Credit professionals may be sitting on a ticking time bomb without even knowing it. In fact, most (40%) creditors do not know what percent of their portfolio is made up of customers who qualify for Subchapter V bankruptcy, according to an eNews poll—and the 31% who do know the answer say 10% or more of their portfolio qualifies for Subchapter V.
Creditors must be aware of how many of their customers could file using this subchapter because it makes it much more difficult to collect debt. You might even consider placing eligible customers in a higher risk category “because there will be a lot more factors working against the creditor if the customer files,” Torf explained. “There is an additional layer of risk with Subchapter V that does not exist in the traditional Chapter 11 route, and debt recovery is not as successful.”

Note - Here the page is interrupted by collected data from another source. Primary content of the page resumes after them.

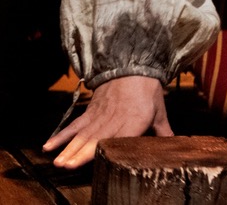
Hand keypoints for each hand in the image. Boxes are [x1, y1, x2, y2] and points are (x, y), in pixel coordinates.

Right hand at [42, 75, 171, 168]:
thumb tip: (172, 143)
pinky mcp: (90, 111)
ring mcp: (100, 115)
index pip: (121, 138)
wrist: (133, 65)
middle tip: (67, 165)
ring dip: (69, 148)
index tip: (96, 161)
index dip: (107, 149)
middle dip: (80, 153)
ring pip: (82, 134)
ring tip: (59, 162)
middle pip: (95, 138)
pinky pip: (74, 124)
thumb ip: (163, 129)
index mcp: (134, 121)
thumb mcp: (159, 109)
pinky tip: (49, 145)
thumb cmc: (148, 90)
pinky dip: (61, 135)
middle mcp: (115, 120)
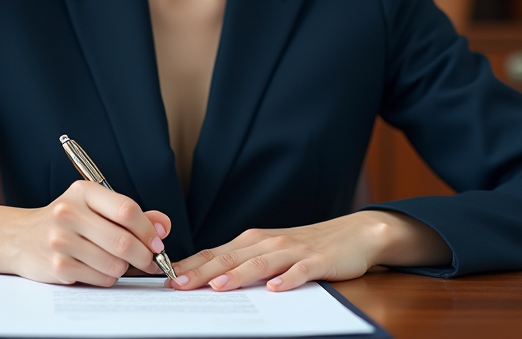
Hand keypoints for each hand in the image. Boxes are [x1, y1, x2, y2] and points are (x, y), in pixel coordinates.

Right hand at [0, 180, 170, 286]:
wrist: (19, 237)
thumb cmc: (66, 220)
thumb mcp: (94, 206)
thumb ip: (130, 214)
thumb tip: (162, 226)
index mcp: (83, 192)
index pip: (127, 210)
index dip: (148, 230)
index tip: (158, 241)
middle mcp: (69, 213)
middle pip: (123, 241)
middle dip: (144, 255)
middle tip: (151, 260)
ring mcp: (61, 241)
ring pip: (114, 264)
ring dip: (124, 268)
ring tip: (118, 262)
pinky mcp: (57, 267)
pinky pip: (100, 279)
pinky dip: (107, 277)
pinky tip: (98, 268)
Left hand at [170, 211, 449, 291]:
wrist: (355, 233)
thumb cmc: (308, 246)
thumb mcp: (272, 251)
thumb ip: (244, 262)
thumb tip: (208, 278)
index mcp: (254, 241)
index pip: (215, 252)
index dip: (191, 264)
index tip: (165, 277)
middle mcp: (269, 242)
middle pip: (230, 257)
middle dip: (202, 271)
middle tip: (177, 284)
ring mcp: (293, 251)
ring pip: (260, 263)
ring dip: (237, 274)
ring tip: (217, 286)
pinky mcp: (318, 261)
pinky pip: (300, 272)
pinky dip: (287, 280)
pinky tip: (275, 290)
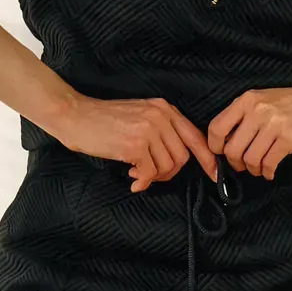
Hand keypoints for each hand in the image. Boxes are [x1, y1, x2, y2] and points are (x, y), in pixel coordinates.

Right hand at [51, 94, 218, 191]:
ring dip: (154, 177)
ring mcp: (148, 129)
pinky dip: (143, 181)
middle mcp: (160, 116)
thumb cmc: (105, 119)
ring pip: (168, 166)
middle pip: (182, 156)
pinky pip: (151, 172)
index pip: (195, 136)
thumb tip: (178, 159)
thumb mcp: (140, 115)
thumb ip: (161, 131)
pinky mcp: (135, 145)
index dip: (207, 158)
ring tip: (137, 174)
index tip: (215, 176)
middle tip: (151, 175)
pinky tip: (132, 180)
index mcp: (164, 108)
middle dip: (169, 172)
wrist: (76, 115)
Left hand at [207, 81, 291, 178]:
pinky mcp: (290, 139)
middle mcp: (258, 111)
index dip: (215, 146)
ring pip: (250, 159)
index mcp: (247, 100)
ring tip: (258, 168)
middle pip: (232, 149)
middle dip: (235, 163)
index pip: (216, 127)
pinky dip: (267, 172)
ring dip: (252, 169)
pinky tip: (270, 171)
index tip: (221, 153)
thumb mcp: (263, 99)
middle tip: (242, 165)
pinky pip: (268, 163)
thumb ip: (243, 116)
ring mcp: (274, 125)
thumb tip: (222, 142)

How to Protect Your Company
From a creditor’s perspective, the key is mitigating risk immediately, especially when you know a customer is insolvent. “When they file for bankruptcy, there is a long checklist to follow,” Ng said. “Learn how to defend yourself in preference claims and make sure that you have as much security as possible with accounts, especially high risk accounts. In those cases, make sure you get alerts or that there’s a way for you to discern when a customer is building up inventory after years of not buying much.”
Revisit your credit policy and credit agreements, tighten your terms and try to secure collateral where possible using letters of credit, security deposits and secured interest. “Monitor your accounts receivable (AR) closely,” said Mike Mandell, corporate collection manager at Ryder Truck Rental, Inc. (Miami, FL). “For a Subchapter V, I recommend people talk to the trustee. I would try to see who some of the other unsecured creditors are to band together to look at how you can get better oversight in the case. I would encourage people to go to different organizations where us as unsecured creditors can all band together. There, you can lobby to get some of the rules changed on Subchapter V because it has not gone well for unsecured creditors.”